A Suspension Primer

From the early days of the automobile—and even before, in the time of horse-drawn carts—it was already well known that the body of the car, housing both the passengers and the load, has to be decoupled from the unevenness of the road surface.

This isolation is much more than a question of comfort. The vertical force of the jolts caused by the repeating bumps and holes of the road surface are proportional to the square of the vehicle speed. With the high speeds we drive at today, this would result in unbearable shock to both people and the mechanical parts of the car. Jolts in the body also make it more difficult to control the vehicle.
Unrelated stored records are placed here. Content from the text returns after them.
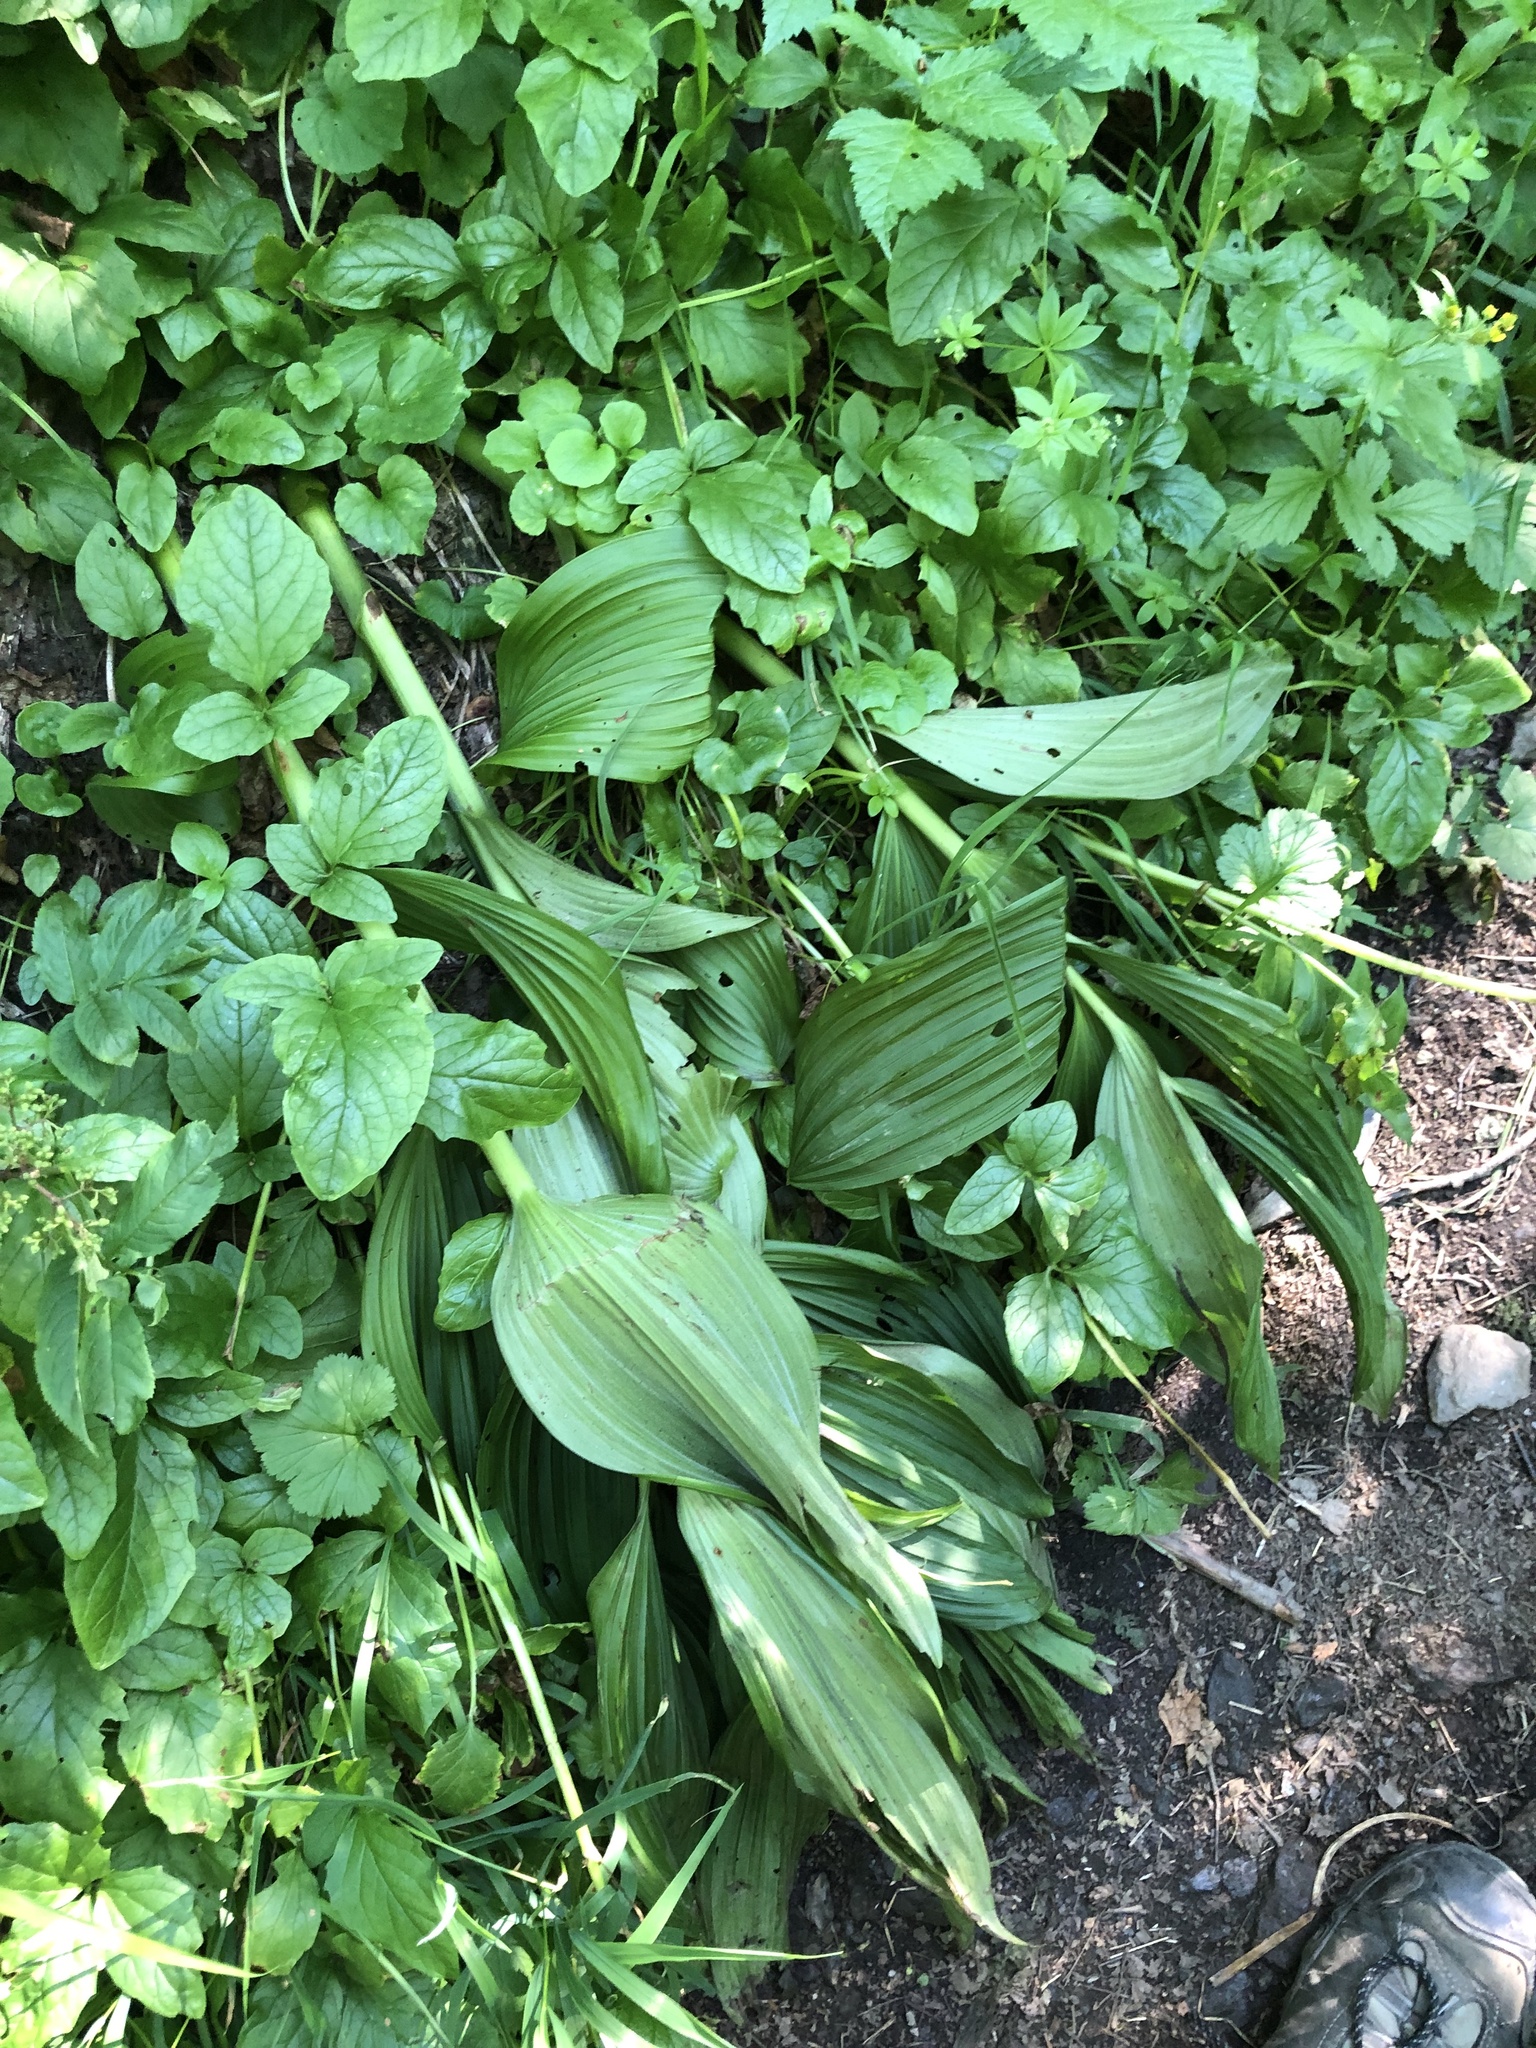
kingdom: Plantae
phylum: Tracheophyta
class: Liliopsida
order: Liliales
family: Melanthiaceae
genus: Veratrum
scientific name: Veratrum viride
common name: American false hellebore
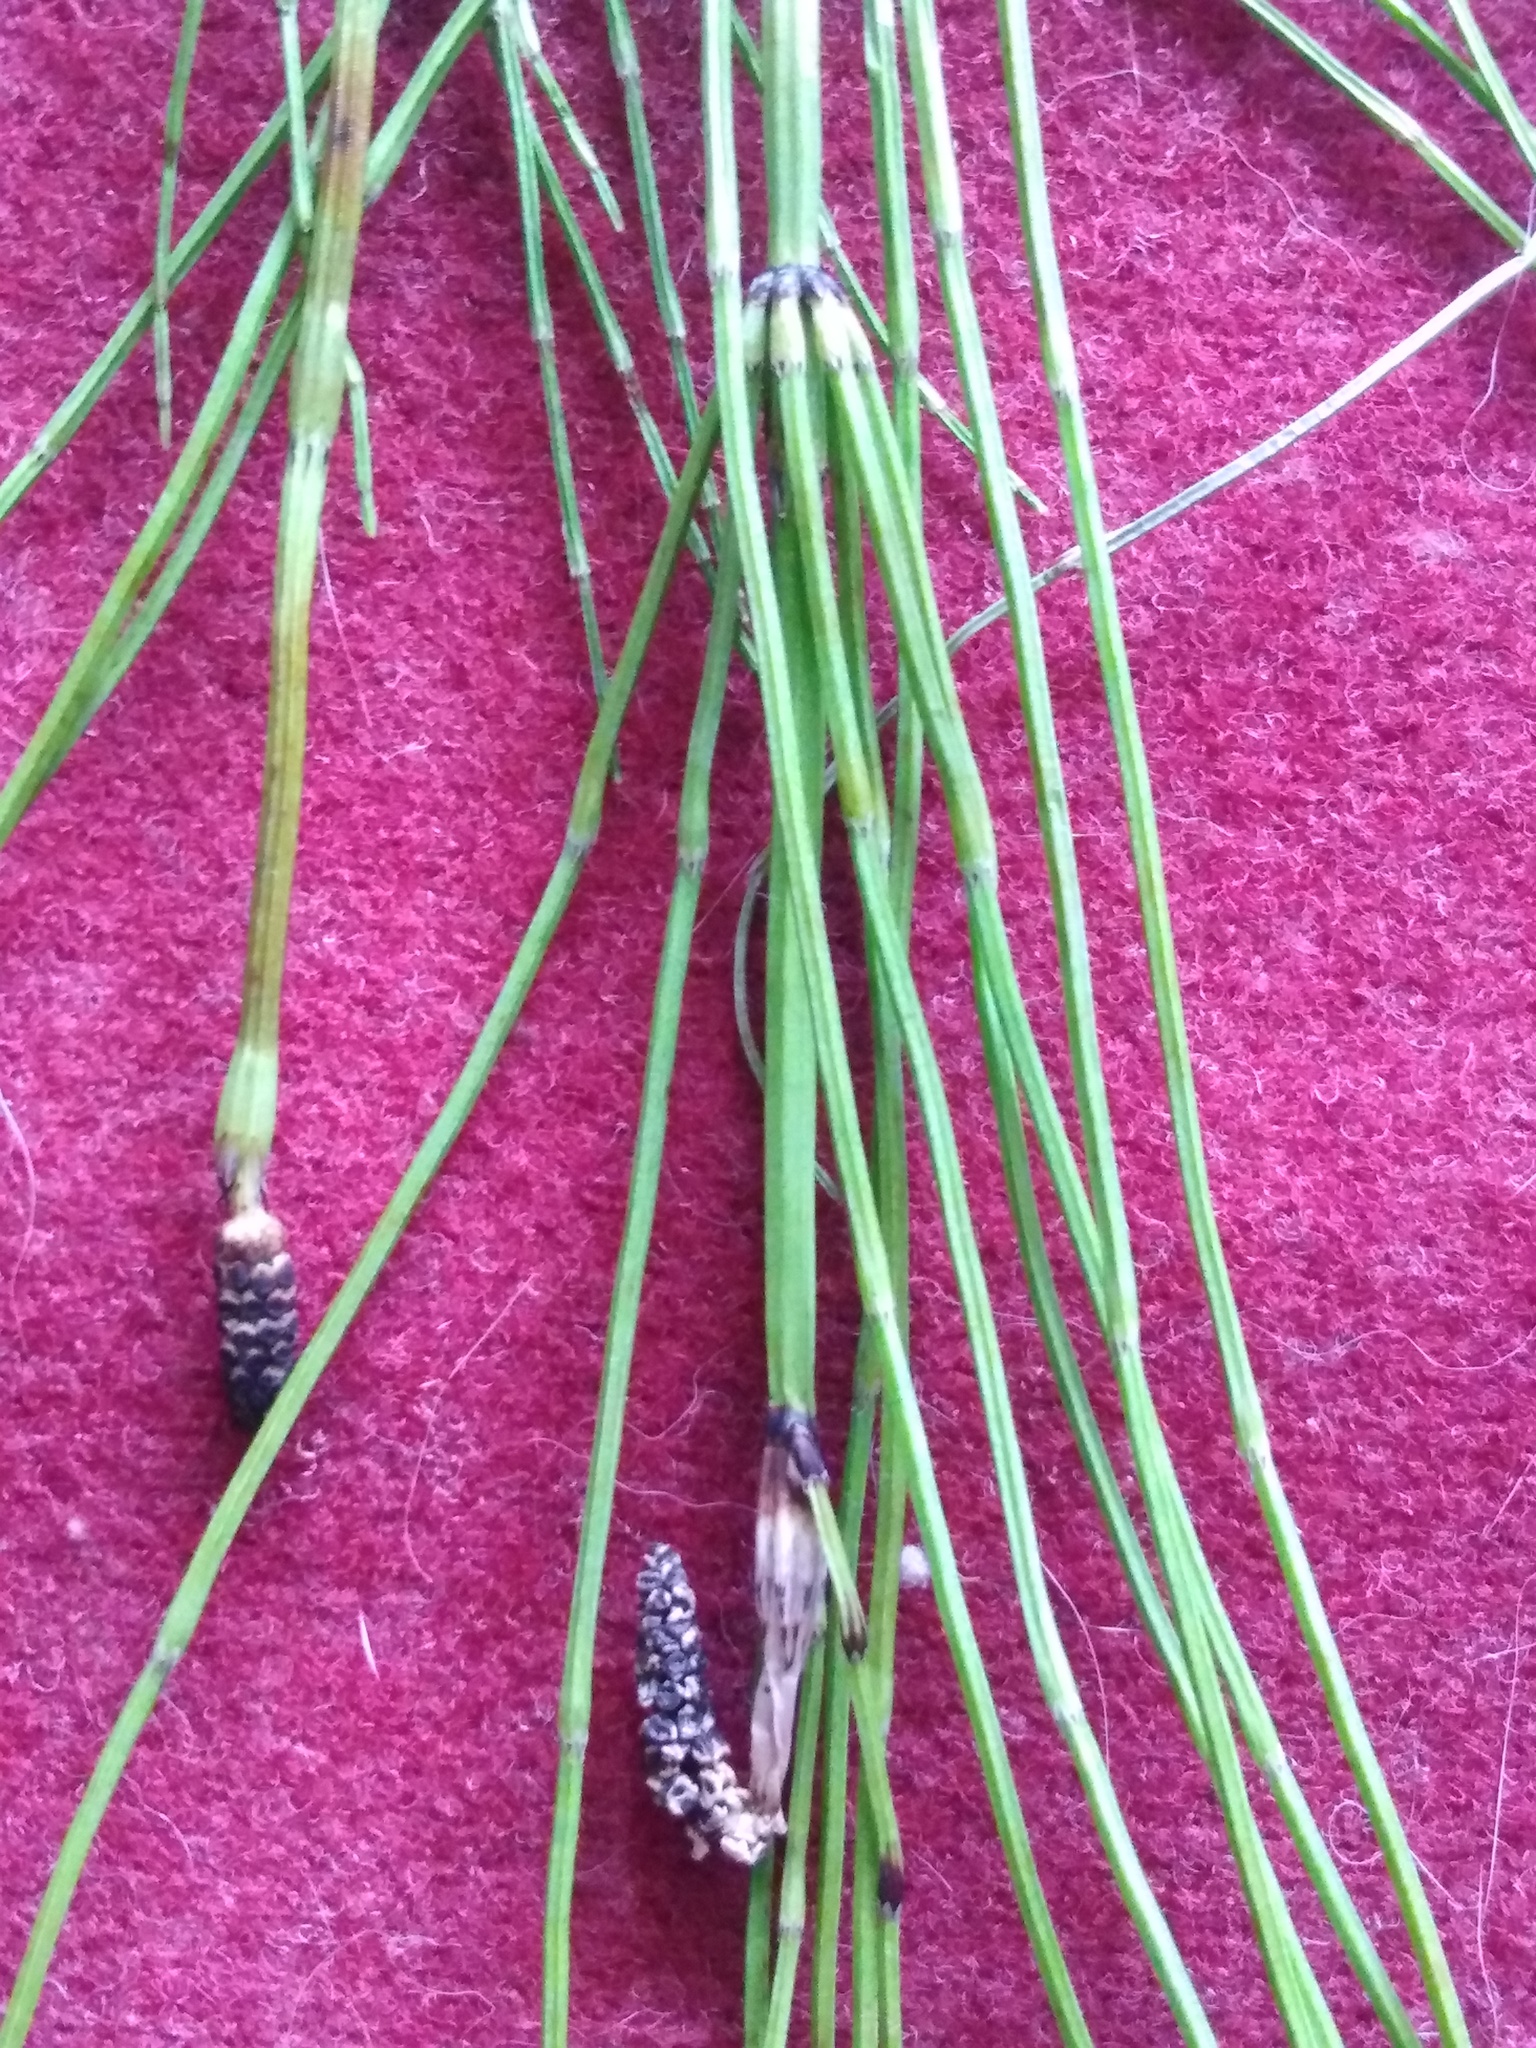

Consequently, there has to be an elastic medium between the body and the wheels, however, the elasticity and other features of this suspension medium are governed by many, mostly contradicting factors.

The softer, more elastic the spring, the less the suspended body will be shaken by various jolts. For the sake of comfort, we would thus need the softest spring possible. Unfortunately, too soft a spring will collapse under a given weight, losing all its elasticity. The elasticity of the spring would need to be determined as a function of the weight carried but the weight is never constant: there is a wide range of possible load requirements for any car. On one hand, a hard suspension will not be sensitive to load variations but being hard, will not fulfill its designated purpose, either. A soft suspension, on the other hand, is comfortable but its behavior will change significantly on any load variation. To cope with this contradicting requirements, an elastic medium of decreasing flexibility would be required: such a spring will become harder as the weight to be carried increases.

When the spring is compressed under the weight of the load, it’s not only its flexibility that changes. The spring deflects, causing the clearance between the car and the road surface decrease, although a constant clearance would be a prerequisite of stable handling and roadholding. At first sight, this pushes us towards harder springs: soft springs would result in excessive variations of vertical position — unless, of course, we can use some other mechanism to ensure a constant ground clearance.

In addition to the static change caused by load variations, the deflection of the spring is changing constantly and dynamically when the wheels roll on the road surface. The body of the vehicle dives, squats, rolls to left and right as the car goes over slopes, holes and bumps in the road, corners, accelerates or decelerates.

When a deflected spring is released again, the energy stored in it will be released but as there is no actual load for this energy, the elastic element, the mass of the suspension and the vehicle form an oscillatory system, causing a series of oscillations to occur instead of the spring simply returning to its neutral position.

Any vertical jolt would thus cause such oscillations: the upward ones are transmitted to the car body while the downward ones make the wheels bounce, losing contact with and adhesion to the road surface. The first is only discomforting, but the second is plainly dangerous. In addition, it’s not only the spring that oscillates; the tires contain air which is a highly elastic spring medium. Oscillation in itself causes unwanted motion but when the corrugation of the road surface happens to coincide with the period of the suspension oscillations, it might lead to synchronous resonance, a detrimental situation leading to serious damages in the suspension elements.

Mass in motion can also be viewed as a source for kinetic energy; because of this, moving parts of the suspension are often reduced in weight to decrease this portion of the stored energy, and this in turn eases the requirements on the dampers as they have to dissipate less unwanted energy as heat. This solution, however, often shifts the frequency of the self-oscillation of the suspension upwards. Unfortunately,  occupants are more sensitive to higher frequencies reducing comfort (mostly adding noise), so this is an area where compromise is needed.

Conventional suspension systems use a second element, a shock absorber to dampen these oscillations. The absorber uses friction to drain some of the energy stored in the spring in order to decrease the oscillations. Being an additional element presents new challenges: the characteristics of both the spring and the absorber have to be matched carefully to obtain any acceptable results. The absorber ought to be both soft and hard at the same time: a soft absorber suppresses the bumps of the road but does not decrease the oscillations satisfactorily while a hard absorber reduces the oscillations but lets the passengers feel the unevenness of the road too much. Due to this contradiction, conventionally suspended cars have no alternative but to find a compromise between the two, according to the intended purpose of the car: sport versions are harder but offer better roadholding, luxurious models sacrifice roadholding for increased comfort. This contradiction clearly calls for a unified component serving both as a spring and an absorber, harmonizing the requirements.